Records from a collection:
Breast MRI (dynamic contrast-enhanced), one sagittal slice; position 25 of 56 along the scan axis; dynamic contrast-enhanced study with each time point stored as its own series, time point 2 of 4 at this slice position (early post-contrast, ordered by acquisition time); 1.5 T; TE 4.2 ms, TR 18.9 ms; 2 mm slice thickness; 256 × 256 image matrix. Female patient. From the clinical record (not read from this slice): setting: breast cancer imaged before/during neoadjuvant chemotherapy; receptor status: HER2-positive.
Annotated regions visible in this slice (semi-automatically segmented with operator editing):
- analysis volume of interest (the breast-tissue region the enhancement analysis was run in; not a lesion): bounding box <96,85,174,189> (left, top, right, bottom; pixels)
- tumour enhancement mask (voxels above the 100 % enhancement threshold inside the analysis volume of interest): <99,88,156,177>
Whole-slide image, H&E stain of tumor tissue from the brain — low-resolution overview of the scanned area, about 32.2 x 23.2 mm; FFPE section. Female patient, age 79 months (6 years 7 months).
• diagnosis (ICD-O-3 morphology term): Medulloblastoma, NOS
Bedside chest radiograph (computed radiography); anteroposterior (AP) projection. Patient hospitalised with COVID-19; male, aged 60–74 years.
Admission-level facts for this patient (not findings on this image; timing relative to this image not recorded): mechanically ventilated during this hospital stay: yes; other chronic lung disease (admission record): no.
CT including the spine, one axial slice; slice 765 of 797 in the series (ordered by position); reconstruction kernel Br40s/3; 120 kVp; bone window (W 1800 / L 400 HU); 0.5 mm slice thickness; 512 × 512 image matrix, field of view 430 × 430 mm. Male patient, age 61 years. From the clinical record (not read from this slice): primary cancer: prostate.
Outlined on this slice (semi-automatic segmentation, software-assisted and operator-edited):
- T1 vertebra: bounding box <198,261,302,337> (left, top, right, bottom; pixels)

TASK TO COMPLETE:
Once you have read the data above, print all of it again exactly.

RESULT OF THIS TASK:
Breast MRI (dynamic contrast-enhanced), one sagittal slice; position 25 of 56 along the scan axis; dynamic contrast-enhanced study with each time point stored as its own series, time point 2 of 4 at this slice position (early post-contrast, ordered by acquisition time); 1.5 T; TE 4.2 ms, TR 18.9 ms; 2 mm slice thickness; 256 × 256 image matrix. Female patient. From the clinical record (not read from this slice): setting: breast cancer imaged before/during neoadjuvant chemotherapy; receptor status: HER2-positive.
Annotated regions visible in this slice (semi-automatically segmented with operator editing):
- analysis volume of interest (the breast-tissue region the enhancement analysis was run in; not a lesion): bounding box <96,85,174,189> (left, top, right, bottom; pixels)
- tumour enhancement mask (voxels above the 100 % enhancement threshold inside the analysis volume of interest): <99,88,156,177>
Whole-slide image, H&E stain of tumor tissue from the brain — low-resolution overview of the scanned area, about 32.2 x 23.2 mm; FFPE section. Female patient, age 79 months (6 years 7 months).
• diagnosis (ICD-O-3 morphology term): Medulloblastoma, NOS
Bedside chest radiograph (computed radiography); anteroposterior (AP) projection. Patient hospitalised with COVID-19; male, aged 60–74 years.
Admission-level facts for this patient (not findings on this image; timing relative to this image not recorded): mechanically ventilated during this hospital stay: yes; other chronic lung disease (admission record): no.
CT including the spine, one axial slice; slice 765 of 797 in the series (ordered by position); reconstruction kernel Br40s/3; 120 kVp; bone window (W 1800 / L 400 HU); 0.5 mm slice thickness; 512 × 512 image matrix, field of view 430 × 430 mm. Male patient, age 61 years. From the clinical record (not read from this slice): primary cancer: prostate.
Outlined on this slice (semi-automatic segmentation, software-assisted and operator-edited):
- T1 vertebra: bounding box <198,261,302,337> (left, top, right, bottom; pixels)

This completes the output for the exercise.